◆ What is required
Find the line with "cereal box: present" in the entries below. Repeat it, every following line, and the line with "framed print: present [169,283,250,347]", exactly and with nothing added.

◆ Task input
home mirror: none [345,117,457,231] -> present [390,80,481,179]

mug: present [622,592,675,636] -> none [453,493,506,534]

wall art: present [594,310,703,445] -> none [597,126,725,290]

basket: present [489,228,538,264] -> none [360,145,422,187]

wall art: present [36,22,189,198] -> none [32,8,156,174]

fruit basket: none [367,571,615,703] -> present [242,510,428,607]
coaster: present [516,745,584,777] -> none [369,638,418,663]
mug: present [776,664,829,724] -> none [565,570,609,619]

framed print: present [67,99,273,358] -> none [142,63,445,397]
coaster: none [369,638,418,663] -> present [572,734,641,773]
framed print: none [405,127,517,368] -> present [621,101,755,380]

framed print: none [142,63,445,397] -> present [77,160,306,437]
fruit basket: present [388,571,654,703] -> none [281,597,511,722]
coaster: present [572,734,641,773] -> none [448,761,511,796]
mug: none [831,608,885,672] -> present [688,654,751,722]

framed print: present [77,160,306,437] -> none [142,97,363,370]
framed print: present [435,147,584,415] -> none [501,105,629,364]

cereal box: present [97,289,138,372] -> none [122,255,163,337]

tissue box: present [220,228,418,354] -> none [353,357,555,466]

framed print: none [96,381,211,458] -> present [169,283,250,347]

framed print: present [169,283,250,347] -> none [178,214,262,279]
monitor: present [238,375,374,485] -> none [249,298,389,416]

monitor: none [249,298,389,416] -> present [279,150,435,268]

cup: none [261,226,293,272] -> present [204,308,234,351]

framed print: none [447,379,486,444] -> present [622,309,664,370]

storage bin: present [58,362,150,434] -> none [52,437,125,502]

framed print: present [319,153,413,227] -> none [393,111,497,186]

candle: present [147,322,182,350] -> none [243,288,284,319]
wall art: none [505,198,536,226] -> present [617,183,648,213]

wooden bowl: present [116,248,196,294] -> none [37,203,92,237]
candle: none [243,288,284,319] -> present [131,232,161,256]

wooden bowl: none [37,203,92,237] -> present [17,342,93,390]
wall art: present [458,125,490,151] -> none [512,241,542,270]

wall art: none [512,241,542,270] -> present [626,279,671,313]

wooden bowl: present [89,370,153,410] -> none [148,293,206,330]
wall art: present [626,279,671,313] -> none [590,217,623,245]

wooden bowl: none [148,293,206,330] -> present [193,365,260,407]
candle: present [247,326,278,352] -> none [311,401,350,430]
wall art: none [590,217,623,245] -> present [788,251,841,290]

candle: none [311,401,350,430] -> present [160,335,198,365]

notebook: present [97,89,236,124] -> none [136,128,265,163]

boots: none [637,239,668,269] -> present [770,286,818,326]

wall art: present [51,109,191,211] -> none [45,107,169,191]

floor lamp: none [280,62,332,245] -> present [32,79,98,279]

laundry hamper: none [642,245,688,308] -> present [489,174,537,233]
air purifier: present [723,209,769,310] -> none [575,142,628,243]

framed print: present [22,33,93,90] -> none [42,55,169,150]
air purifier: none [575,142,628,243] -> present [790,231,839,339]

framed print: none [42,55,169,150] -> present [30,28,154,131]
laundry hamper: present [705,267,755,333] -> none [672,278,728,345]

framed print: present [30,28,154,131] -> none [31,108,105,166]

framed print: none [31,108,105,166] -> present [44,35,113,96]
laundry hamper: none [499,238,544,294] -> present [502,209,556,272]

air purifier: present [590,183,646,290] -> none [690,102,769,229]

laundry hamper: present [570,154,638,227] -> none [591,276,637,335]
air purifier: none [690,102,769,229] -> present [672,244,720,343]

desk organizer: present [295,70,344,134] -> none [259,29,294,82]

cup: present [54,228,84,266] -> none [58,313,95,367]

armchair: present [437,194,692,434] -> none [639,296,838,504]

◆ Response
cereal box: present [97,289,138,372] -> none [122,255,163,337]

tissue box: present [220,228,418,354] -> none [353,357,555,466]

framed print: none [96,381,211,458] -> present [169,283,250,347]

framed print: present [169,283,250,347] -> none [178,214,262,279]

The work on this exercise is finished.